DATA TO PROCESS:
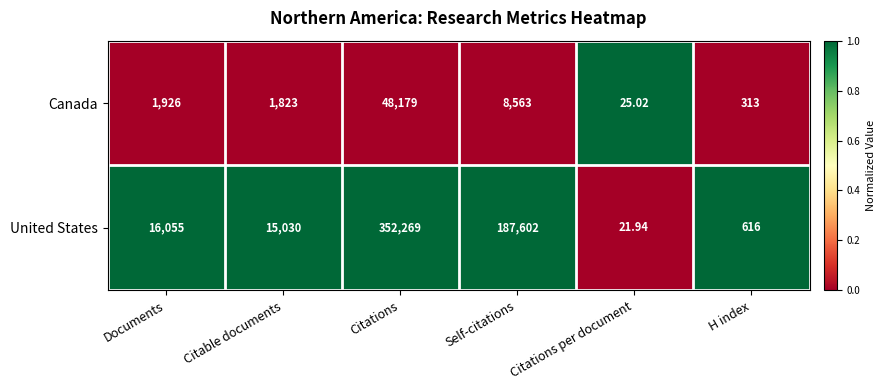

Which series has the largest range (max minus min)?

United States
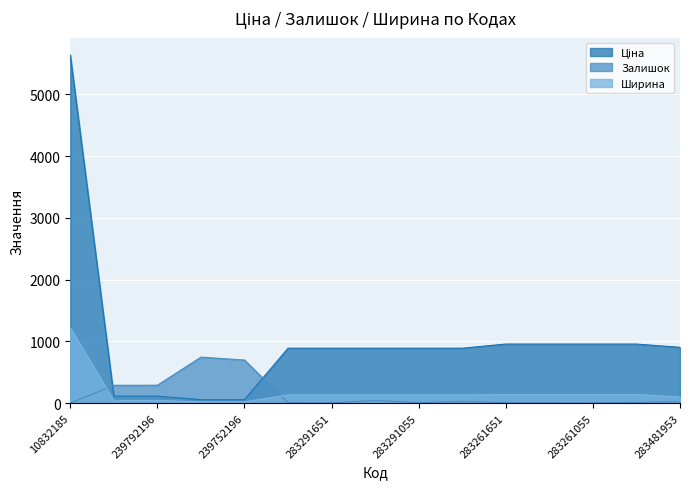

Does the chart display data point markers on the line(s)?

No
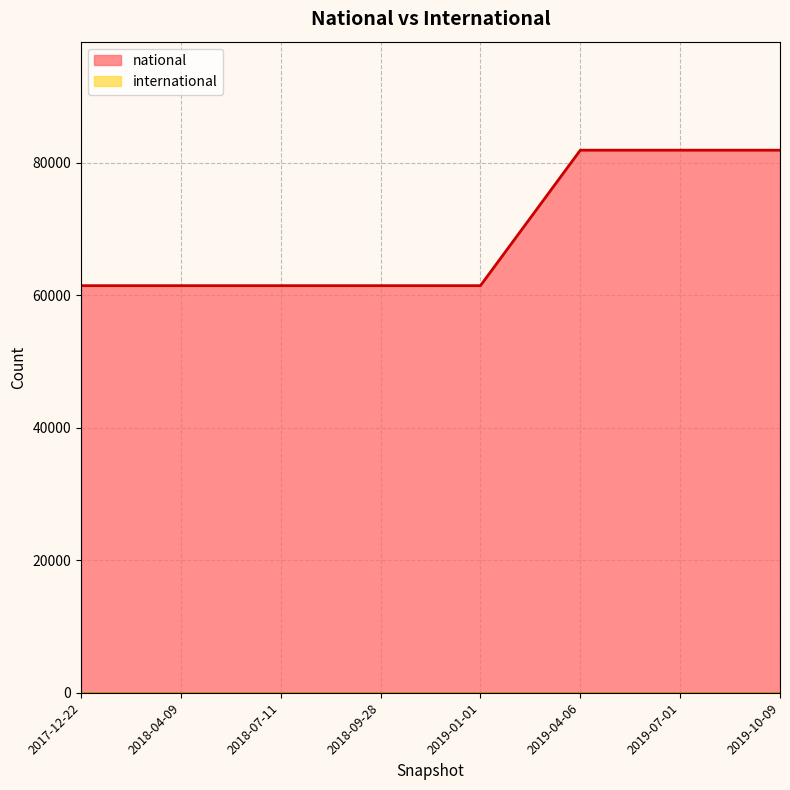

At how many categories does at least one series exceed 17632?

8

TASK TO COMPLETE: Return all of the lines above unchanged, leaving out the pictures.

SOLUTION FOR THIS TASK:
Which series has the largest range (max minus min)?

United States

Does the chart display data point markers on the line(s)?

No

At how many categories does at least one series exceed 17632?

8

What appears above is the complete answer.